Counting fields from database

htmanning has asked for the wisdom of the Perl Monks concerning the following question:

Replies are listed 'Best First'.
Re: Counting fields from database (updated) by haukex (Archbishop) on Oct 02, 2020 at 21:49 UTC
I need to know the total number of threadIDs It's a little unclear to me from your description whether you just need to know this information, in which case you can ask the database to provide it with a `GROUP BY` clause, or whether you're looping through all messages anyway, and you just want to count thread IDs. In the latter case, since I assume the thread IDs are a unique identifier per thread, you can do this with a hash. Here are examples of both: use warnings; use strict; use Data::Dump; use DBI; # set up a dummy database my $dbh = DBI->connect("dbi:SQLite::memory:", undef, undef, { RaiseError=>1 }); $dbh->do(<<'END'); CREATE TABLE messages ( msgID INTEGER, threadID INTEGER ) END my $sth_i = $dbh->prepare( 'INSERT INTO messages (msgID, threadID) VALUES (?,?)'); $sth_i->execute($_,$_>>4) for 0..127; # ask the DB to give us per-thread information dd $dbh->selectall_arrayref( 'SELECT threadID, COUNT() FROM messages GROUP BY threadID'); # => [ [0, 16], [1, 16], [2, 16], [3, 16], # [4, 16], [5, 16], [6, 16], [7, 16], ] # loop through rows and count threads ourselves my $sth_s = $dbh->prepare( 'SELECT msgID, threadID from messages'); $sth_s->execute; my %threadIDs; while ( my $row = $sth_s->fetchrow_hashref ) { $threadIDs{ $row->{threadID} }++; } dd \%threadIDs; # => { "0" => 16, "1" => 16, "2" => 16, "3" => 16, # "4" => 16, "5" => 16, "6" => 16, "7" => 16 } [download] * Update: Upon rereading, it's probably the latter. By the way, `$current_count_all <= $stopcount_all` sounds like you want to limit the number of records returned, which you can also do in the database, e.g. in MySQL with a `LIMIT` clause. Update 2: For completeness, there are two issues with the approach you showed in the OP. First, you need to be certain that `$threadID` doesn't ever contain the separator character (`","` in this case), and your regex is too simple in that it will also match partial IDs (e.g. `/234/` will match in `"1234,5678"`), which you'd need to prevent by anchoring the regex appropriately - for example, if the IDs are integers, you could say `/\b\Q$threadID\E\b/)` (note I've used `\Q...\E` to escape any special characters in `$threadID` even though I just said they're integers; it's just to play it extra safe). But the method of searching the string for the `$threadID` will be way less efficient than a hash, so I would always recommend that instead. Also modified the first example to supply the threadID in addition to the count.	[reply] [d/l] [select]
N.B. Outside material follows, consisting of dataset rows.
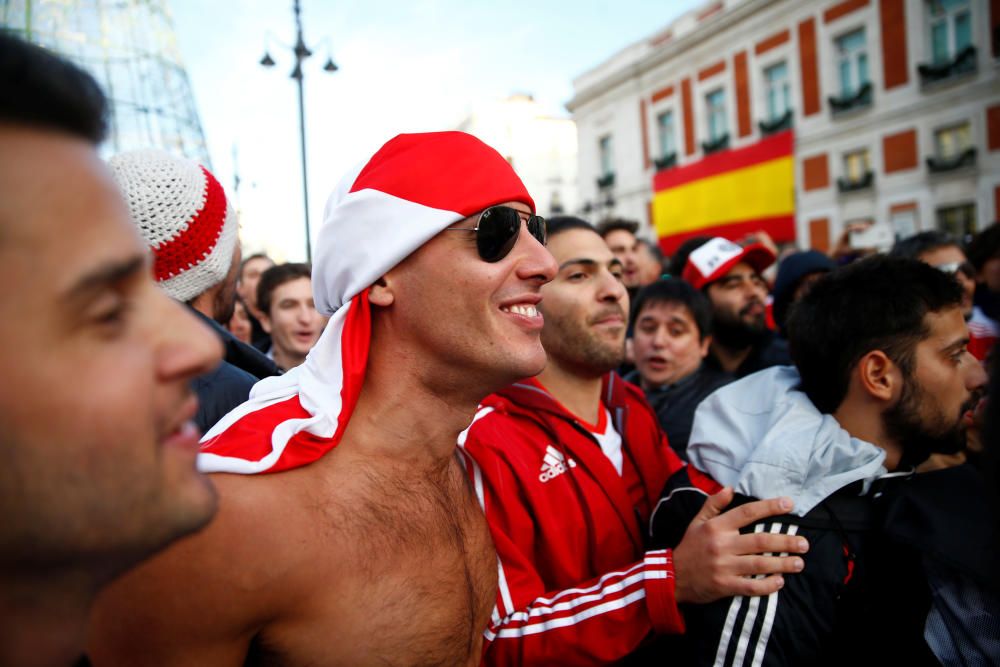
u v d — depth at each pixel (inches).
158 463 16.0
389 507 34.7
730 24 674.2
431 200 34.9
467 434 49.0
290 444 31.8
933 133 538.3
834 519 43.3
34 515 14.0
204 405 48.7
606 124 846.5
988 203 506.0
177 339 16.7
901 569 43.6
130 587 26.7
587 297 60.9
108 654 26.5
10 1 69.6
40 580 15.2
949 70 520.1
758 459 46.0
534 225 41.0
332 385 35.3
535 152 1130.0
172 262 50.2
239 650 29.4
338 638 31.0
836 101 596.7
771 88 661.3
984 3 500.1
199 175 52.7
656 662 50.4
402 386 36.7
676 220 499.8
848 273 50.8
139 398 15.3
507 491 49.3
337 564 31.2
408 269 35.9
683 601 43.0
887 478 45.8
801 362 51.8
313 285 41.7
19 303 13.5
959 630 42.6
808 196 632.4
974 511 44.1
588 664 43.8
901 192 561.0
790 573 41.2
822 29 602.2
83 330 14.4
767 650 39.9
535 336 38.3
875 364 45.9
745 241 191.3
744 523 42.0
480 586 41.3
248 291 150.9
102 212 15.1
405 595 33.4
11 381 13.4
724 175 464.4
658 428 69.3
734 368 126.2
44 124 14.4
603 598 45.1
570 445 54.9
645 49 785.6
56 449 14.0
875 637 42.2
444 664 35.1
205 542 27.7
Re^2: Counting fields from database (updated) by htmanning (Friar) on Oct 03, 2020 at 00:49 UTC
Thanks for this. I've updated my regex with what you suggested. You're right, mine was too simple. I used this example from someone else below and it works, but I still have to query the database twice. I can't seem to figure out how to do it in one loop, but it works. I loop through to count the total threads, then loop through again to print the rows.	[reply]
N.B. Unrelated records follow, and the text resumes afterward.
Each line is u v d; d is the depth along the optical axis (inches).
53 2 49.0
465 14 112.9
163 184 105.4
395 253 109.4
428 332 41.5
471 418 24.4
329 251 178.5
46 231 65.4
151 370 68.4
Re^2: Counting fields from database (updated) by htmanning (Friar) on Oct 03, 2020 at 01:31 UTC
I think my logic is flawed. This is a better example of what I'm doing: This is the query of the database: `Select * from messages where (username='$username' or toname='$usernam +e') and message!='' order by dateadded desc, ID desc` [download] This follows: `$titlesperpage = 10; $currentpage = 1; $startcount = ($currentpage - 1) * $titlesperpage + 1; $stopcount = $currentpage * $titlesperpage; $current_count = 0; $threadcount=0; $threadIDlist = ""; while ($pointer3 = $sth3->fetchrow_hashref){ $current_count++; $threadID = $pointer3->{'threadID'}; $threads{$pointer3->{'threadID'}}++; if ($threadIDlist !~ /$threadID/) { $threadIDlist=$threadID . "," . $threadIDlist; $current_count--; $threadcount++; } }` [download] I try to only print 10 records per page. It works perfectly for the first page, but when I come back to print the second page it duplicates some threadIDs because they are not yet in the $threadIDlist var. The second page is called with this query_string: `?currentpage=2` [download]	[reply] [d/l] [select]
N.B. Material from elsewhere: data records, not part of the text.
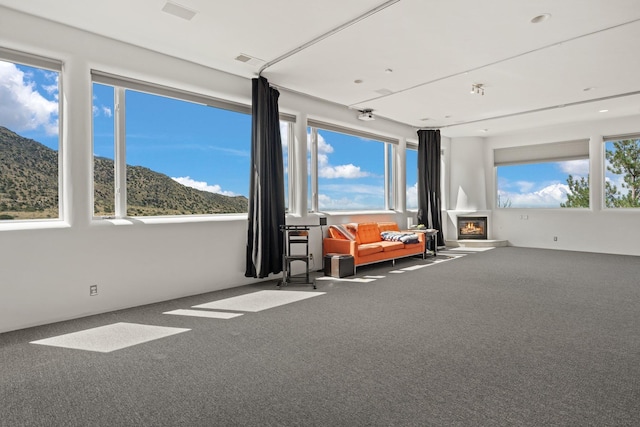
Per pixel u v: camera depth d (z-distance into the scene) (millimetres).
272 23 3705
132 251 4094
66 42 3688
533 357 2629
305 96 6152
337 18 3615
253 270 5121
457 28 3811
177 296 4465
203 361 2617
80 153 3756
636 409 1949
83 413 1965
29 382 2322
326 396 2113
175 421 1879
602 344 2859
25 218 3672
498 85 5555
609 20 3635
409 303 4129
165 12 3477
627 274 5629
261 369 2482
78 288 3709
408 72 5039
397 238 7039
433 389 2180
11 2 3262
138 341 3021
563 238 8547
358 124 7203
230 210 5746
Re^3: Counting fields from database by haukex (Archbishop) on Oct 03, 2020 at 07:29 UTC
Sorry, but your code is not runnable, and doesn't seem to be representative of the problem you're having. Please see How do I post a question effectively?, I know what I mean. Why don't you?, and Short, Self-Contained, Correct Example. This is a guess of what you want that I've pieced together from your various posts. use warnings; use strict; use Data::Dump; use DBI; my $titlesperpage = 10; # set up a dummy database my $dbh = DBI->connect("dbi:SQLite::memory:", undef, undef, { RaiseError=>1 }); $dbh->do(<<'END'); CREATE TABLE messages ( msgID INTEGER, threadID INTEGER ) END my $sth_i = $dbh->prepare( 'INSERT INTO messages (msgID, threadID) VALUES (?,?)'); $sth_i->execute($_,$_>>4) for 0..127; for my $currentpage (1..5) { # simulate requests for different pages my $startcount = ($currentpage - 1) * $titlesperpage + 1; my $stopcount = $currentpage * $titlesperpage; dd $startcount, $stopcount; my $sth_s = $dbh->prepare('SELECT msgID, threadID FROM messages'); $sth_s->execute; my %threadIDs; my $rowcnt = 1; while ( my $row = $sth_s->fetchrow_hashref ) { $threadIDs{ $row->{threadID} }++; if ( $rowcnt >= $startcount && $rowcnt <= $stopcount ) { dd $row->{msgID}; } } continue { $rowcnt++ } dd \%threadIDs; } [download] But this loops through all results for every request. You can have the database do the pagination, even though you have to hit the database twice it still doesn't require you to loop through all records, only those for the current page. `for my $currentpage (1..5) { # simulate requests for different pages my $startcount = ($currentpage - 1) * $titlesperpage + 1; dd $dbh->selectall_arrayref( 'SELECT threadID, COUNT(*) FROM messages GROUP BY threadID'); my $sth_s = $dbh->prepare('SELECT msgID, threadID FROM messages ' .'ORDER BY msgID LIMIT ?,?'); $sth_s->execute($startcount, $titlesperpage); while ( my $row = $sth_s->fetchrow_hashref ) { dd $row->{msgID}; } }` [download]	[reply] [d/l] [select]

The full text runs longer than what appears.